On March 21, 2002, The South Financial Group, Inc., a South Carolina corporation (“TSFG”) entered into an Agreement and Plan of Merger (the “Agreement”) with Gulf West Banks, Inc., a Florida corporation (“Gulf West”). Pursuant to the Agreement, Gulf West will merge with and into TSFG (the “Merger”). In the Merger, TSFG will issue approximately 4,465,142 shares (the “Total Stock Amount”) of common stock, par value $1.00 per share, of TSFG (“TSFG Common Stock”) and pay approximately $32,400,178 in cash (the “Total Cash Amount”).
Each share of common stock, par value $1.00 per share, of Gulf West (“Gulf West Common Stock”), will be converted into either (i) shares of TSFG Common Stock (the “Per Share Stock Consideration”), or (ii) an amount in cash (the “Per Share Cash Consideration”). In exchange for its shares of Gulf West Common Stock, each Gulf West shareholder may elect to receive all TSFG Common Stock, all cash, a mixture of TSFG Common Stock and cash, or make no election. The mixture of TSFG Common Stock and cash which a Gulf West shareholder may elect to receive will be fixed on the Determination Date (as defined below). The fixed pools of cash and stock consideration will be allocated among the Gulf West stockholders in accordance with their individual elections with first priority going to stockholders who chose to receive a mix of cash and stock. To the extent there is an oversubscription for either the cash or the stock pool, the stockholders electing the oversubscribed consideration will be cut back on their elections on a pro rata basis.
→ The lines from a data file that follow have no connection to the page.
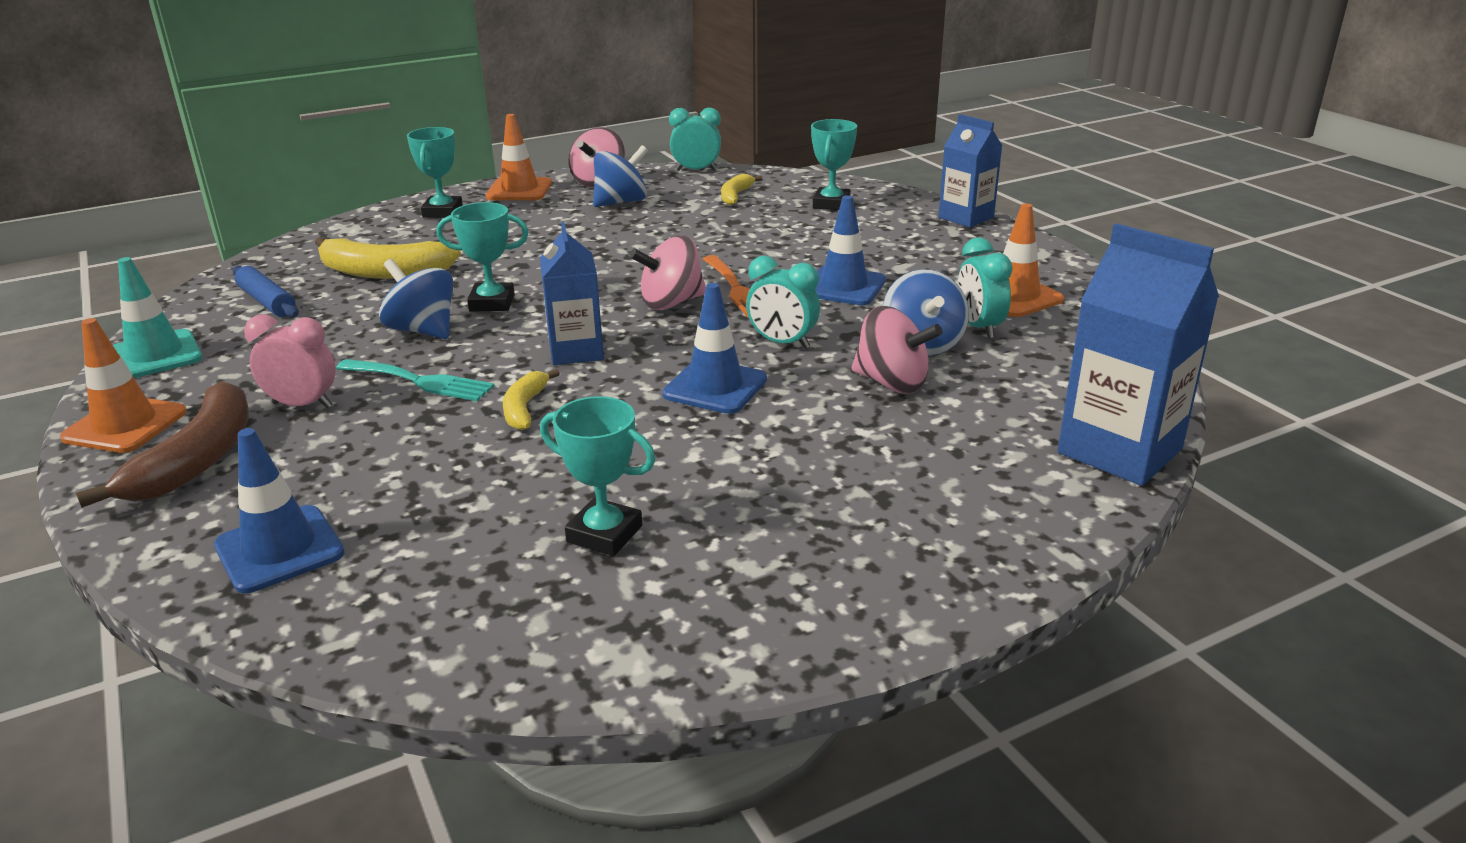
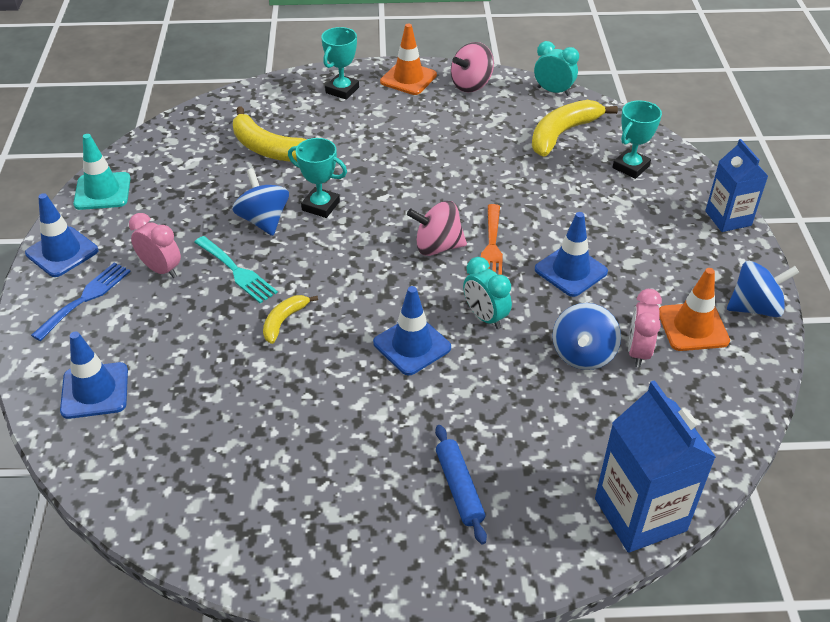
camera: 25 degrees right, 15 degrees up
orange traffic cone [60,318,187,453] -> blue traffic cone [25,193,98,277]
brown banana [76,381,249,508] -> blue fork [31,262,131,341]
blue rolling pin [233,266,299,318] -> blue rolling pin moved to [435,425,487,544]
blue carton [540,222,604,365] -> none
turquoise trophy [540,396,656,556] -> none
blue spinning top [593,145,648,207] -> blue spinning top moved to [727,261,800,317]
yellow banana [721,174,763,205] -> yellow banana [532,100,618,157], size x1.83
pink spinning top [851,306,943,394] -> none
turquoise clock [958,238,1013,339] -> pink clock [628,289,662,367]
The actual Per Share Stock Consideration and the actual Per Share Cash Consideration each will be determined as of the end of the ten consecutive trading-day period (the “Valuation Period”) during which shares of TSFG Common Stock are traded on the Nasdaq Stock Market’s National Market (“Nasdaq”) ending on the third calendar day immediately prior to the effective time of the Merger (the “Determination Date”) to equalize the value of the Per Share Stock Consideration and the Per Share Cash Consideration. Thus, regardless of whether Gulf West shareholders elect to receive all TSFG Common Stock, all cash, or a combination of TSFG Common Stock and cash, for each share of Gulf West Common Stock held they will receive a value in cash or stock (as measured during the Valuation Period) equal to the quotient, rounded to the nearest ten-thousandth, obtained by dividing (A) the sum of (i) the product of the Total Stock Amount and the average of the closing sale prices of TSFG Common Stock as reported on Nasdaq during the Valuation Period, and (ii) the Total Cash Amount, by (B) the total number of shares of Gulf West Common Stock outstanding as of the close of business on the Determination Date (assuming the exercise of all outstanding options at such time). For example, assuming that the average of the closing sale prices of TSFG Common Stock during the Valuation Period was $19.568 and that 8,807,030 shares of Gulf West Common Stock were outstanding (on a fully diluted basis) on the Determination Date, each Gulf West shareholder would receive approximately 0.695 shares of TSFG Common Stock or $13.60 in cash for each share of Gulf West Common Stock.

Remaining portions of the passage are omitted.